Konuyu daha iyi kavrayabilmeniz için bir örnek vermek istiyorum. Bundan bir süre önce, 2015 Ağustos'unda, Hırvat Denis Pitner'in hakemliği askıya alındı. Ancak hemen akabinde, yani Eylül başındaki Amerika Açık'ta ve daha sonrasındaki Doha'da bu adamın yine sahada görev yaptığı gözlemlendi! Haklı olarak bu durum alabildiğince eleştiriliyor. Yanıt olarak ilgili birimler arasındaki teknik bir kopukluk ileri sürülüyor.

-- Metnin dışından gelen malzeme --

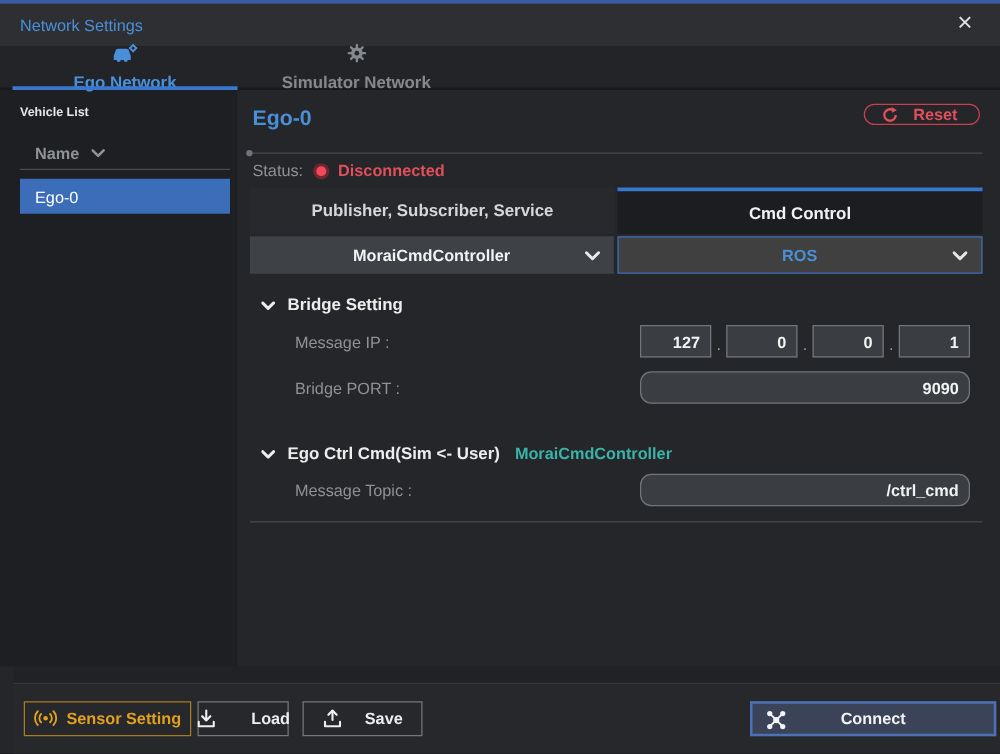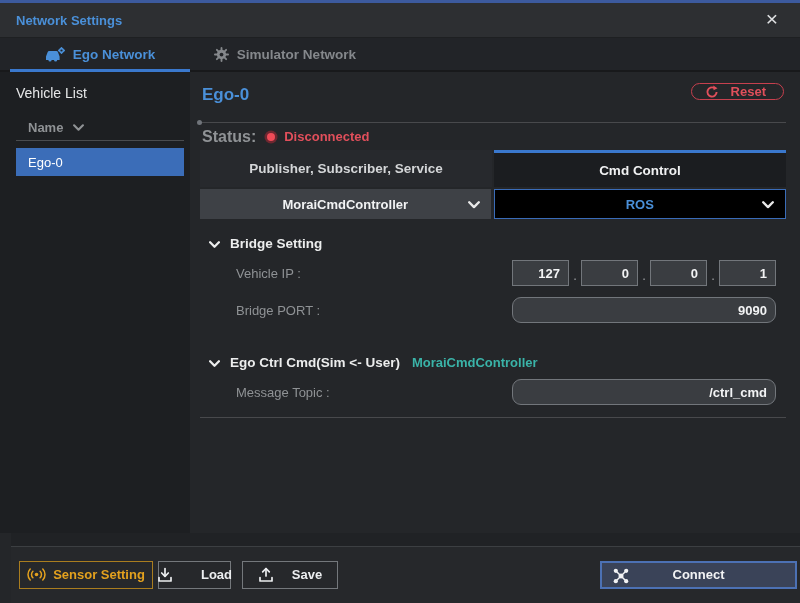--- a/index.html
+++ b/index.html
@@ -2,61 +2,61 @@
 <html><head>
 <meta charset="utf-8">
 <style>
   * { margin:0; padding:0; box-sizing:border-box; }
   html,body { background:#111; }
   body { font-family:"Liberation Sans","DejaVu Sans",sans-serif; }
   .window { width:800px; height:603px; background:#242629; border-top:3px solid #3c5a9e; position:relative; overflow:hidden; color:#e8e9ea; }
 
   
   .titlebar { height:35px; background:#2d2f32; border-bottom:1px solid #1e2022; display:flex; align-items:center; position:relative; }
-  .titlebar .title { color:#4a90d9; font-size:13px; font-weight:bold; margin-left:16px; }
+  .titlebar .title { color:#4a90d9; font-size:13px; font-weight:normal; margin-left:16px; }
   .close-btn { position:absolute; right:14px; top:2px; width:28px; height:28px; display:flex; align-items:center; justify-content:center; color:#dfe1e3; font-size:21px; cursor:pointer; font-weight:300; }
 
   
   .tabrow { height:34px; background:#222428; border-bottom:2px solid #18191b; display:flex; }
-  .toptab { display:flex; align-items:center; justify-content:center; gap:8px; font-size:13.5px; font-weight:bold; position:relative; cursor:pointer; }
+  .toptab { display:flex; align-items:center; justify-content:center; gap:8px; font-size:13.5px; font-weight:bold; position:relative; cursor:pointer;flex-direction:column; }
   .toptab.active { width:180px; margin-left:10px; color:#4a90d9; }
   .toptab.active::after { content:""; position:absolute; left:0; right:0; bottom:-2px; height:3px; background:#3a78cd; }
   .toptab.inactive { width:190px; color:#85888c; }
 
   .body { display:flex; height:461px; }
 
   
   .left { width:190px; background:#1d1f22; padding-top:13px; flex:none; }
-  .left h2 { font-size:14px; font-weight:normal; color:#e6e7e8; margin-left:16px; margin-bottom:14px; }
+  .left h2 { font-size:10px; font-weight:bold; color:#e6e7e8; margin-left:16px; margin-bottom:14px; }
   .vlist { margin-left:16px; margin-right:6px; }
   .vlist-header { height:26px; display:flex; align-items:center; gap:10px; padding-left:12px; color:#8f9295; font-size:13px; font-weight:bold; border-bottom:1px solid #4a4c4f; cursor:pointer; }
   .vrow { height:28px; margin-top:7px; display:flex; align-items:center; padding-left:12px; font-size:13px; color:#fff; cursor:pointer; }
   .vrow.selected { background:#3b6db8; }
 
   
   .right { flex:1; background:#242629; padding:0 14px 0 10px; position:relative; }
   .panel-head { height:50px; position:relative; }
   .panel-head .ego-title { position:absolute; left:2px; top:13px; font-size:17px; font-weight:bold; color:#4a90d9; }
   .reset-btn { position:absolute; right:2px; top:11px; height:17px; padding:0 17px 0 13px; border:1.5px solid #c6404e; border-radius:14px; display:flex; align-items:center; gap:12px; color:#e14f5b; font-size:13px; font-weight:bold; cursor:pointer; background:transparent; }
   .sep { border:none; border-top:1px solid #48494c; position:relative; }
   .status-row { height:27px; display:flex; align-items:center; gap:7px; padding-left:2px; }
-  .status-label { color:#8f9295; font-size:16px;font-weight:bold; }
+  .status-label { color:#8f9295; font-size:13px; }
   .status-dot { width:8px; height:8px; border-radius:50%; background:#ef4b57; border:0; box-shadow:0 0 0 2.5px #6e2730; margin-left:4px; margin-right:2px; }
   .status-value { color:#e14f5b; font-size:13px; font-weight:bold; }
 
   .subtabs { display:flex; height:37px; gap:2px; }
   .subtab { flex:1; display:flex; align-items:center; justify-content:center; font-size:13.5px; cursor:pointer; }
   .subtab.active { background:#1b1d20; border-top:3px solid #3a78cd; color:#f0f1f2; font-weight:bold; }
   .subtab.inactive { background:#27292d; color:#d4d6d8; font-weight:600; }
 
   .dd-row { display:flex; gap:3px; height:30px; margin-top:2px; }
   .dropdown { flex:1; position:relative; display:flex; align-items:center; justify-content:center; font-size:13px; font-weight:600; cursor:pointer; }
   .dropdown .chev { position:absolute; right:11px; top:50%; transform:translateY(-42%); }
   .dd-plain { background:#3e4146; color:#f2f3f4; }
-  .dd-ros { background:#000000; border:1px solid #3a6cb8; color:#4a90d9; font-weight:bold; }
+  .dd-ros { background:#404040; border:1px solid #3a6cb8; color:#4a90d9; font-weight:bold; }
   .dd-ros .chev { color:#e8e8e8; }
   .dd-plain .chev { color:#e8e8e8; }
 
   .section-head { margin-top:17px; display:flex; align-items:center; gap:10px; padding-left:9px; }
   .section-head .chev { color:#eceded; margin-top:1px; }
   .section-title { font-size:13.5px; font-weight:bold; color:#eceded; }
   .section-badge { font-size:13px; font-weight:bold; color:#3ab3a8; margin-left:2px; }
 
   .field-row { height:30px; margin-top:7px; position:relative; padding-left:36px; display:flex; align-items:center; }
   .field-label { color:#8f9295; font-size:13px; }
@@ -193,21 +193,21 @@
       <div class="section-head">
         <span class="chev">
           <svg width="11" height="7" viewBox="0 0 10 6">
               <path d="M1 1l4 4 4-4" fill="none" stroke="currentColor" stroke-width="2.1" stroke-linecap="round" stroke-linejoin="round"></path>
             </svg>
         </span>
         <span class="section-title">Bridge Setting</span>
       </div>
 
       <div class="field-row">
-        <span class="field-label">Vehicle IP :</span>
+        <span class="field-label">Message IP :</span>
         <div class="row-controls">
           <input class="tin ip" value="127" style="">
           <span class="ip-dot">.</span>
           <input class="tin ip" value="0" style="">
           <span class="ip-dot">.</span>
           <input class="tin ip" value="0" style="">
           <span class="ip-dot">.</span>
           <input class="tin ip" value="1" style="">
         </div>
       </div>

ATP tarafından açıklandığına göre, Pitner'e verilen ceza, bir antrenöre bir oyuncunun fiziksel durumu hakkında bir çok kez bilgi aktarması ve tenis maçlarına odaklanmış bir müşterek bahis şirketinin web sitesine sürekli giriş yapmasıyla ilintili.
 
Ama şimdi işin dramatik yanına gelelim. Efendim Uluslararası Tenis Federasyonu (ITF), bu hakeme ATP tarafından verilen "askıya alma" cezasını inceliyormuş! Tenisin yönetiminden sorumlu kurumların sayısı bir elin parmaklarını geçmez. Hal böyleyken, bir suç ortaya çıktığında biri diğerinin kararını destekleyeceğine, "inceliyor"! Buna balık baştan kokmuş demez misiniz?
 
Ancak, burada benim üzerinde bilhassa durmaya çalıştığım konu bazı kurumların ne denli yozlaştıkları değil. Sadece elmalarla armutları birbirine karıştırmamamız gerektiği. Yukarıdaki (yani Pitner'in) hakemin yaptığı ile St. Petersburg'da Caroline Wozniacki ile Dominika Cibulkova arasındaki maçın hakeminin (ve onu destekleyen WTA gözlemcisinin) hatası çoook farklıdır.
 
Cibulkova bir topa vuruyor. Top karşı sahada servis çizgisine değmesine rağmen çizgi hakemince aut çağrısı yapılıyor. Slovak raket karara itiraz ediyor ama bu esnada Wozniacki düşen topu zamanlı bir şekilde geri çeviriyor. Tabi maç duruyor. Oyunun tekrar edilmesi gerekirken puan Cibulkova'ya veriliyor! Burada Wozniacki'nin hakkı resmen yeniyor.
 
Ama Pitner'in yaptığı ile St.Petersburg'daki olay ayrı iki dünyadır. Biri bir suç, diğeri bilgisizliktir.* Bir hakemin basiretsizliği nedeniyle karşımızda en temiz ve etik kalmayı başarmış bir spor branşına toptan kara çalmamak gerekir. Teniste ak karayı ayıklayacaktır. Göreceksiniz.
 
Dünyamızın ve yaşantımızın belirsiz sivri uçlara doğru yöneldiği bugünlerde herkese itidal ve hoşgörü dilemek isterim. Biliyorsunuz "olsayı bulsaya vermişler, hiç doğmuş."

Sağlıcakla kalınız.
 
*Bu arada sportmenliğe ne oldu diye kimse sormuyor. Bunca yılın profesyoneli Cibulkova yaşanan durumu herkesten iyi gözlemleyebilecek konumda. Rakibine haksızlık yapıldığının farkında olmamasına olanak yok. Gidip tekrar kararı verin dese, ya da müteakip puanda topu bilinçli olarak dışarı atsa konu kapanacak, alkışlanacak raket de kendisi olacak. Doğru bir tanedir ama onu kabullenmek yürek ister!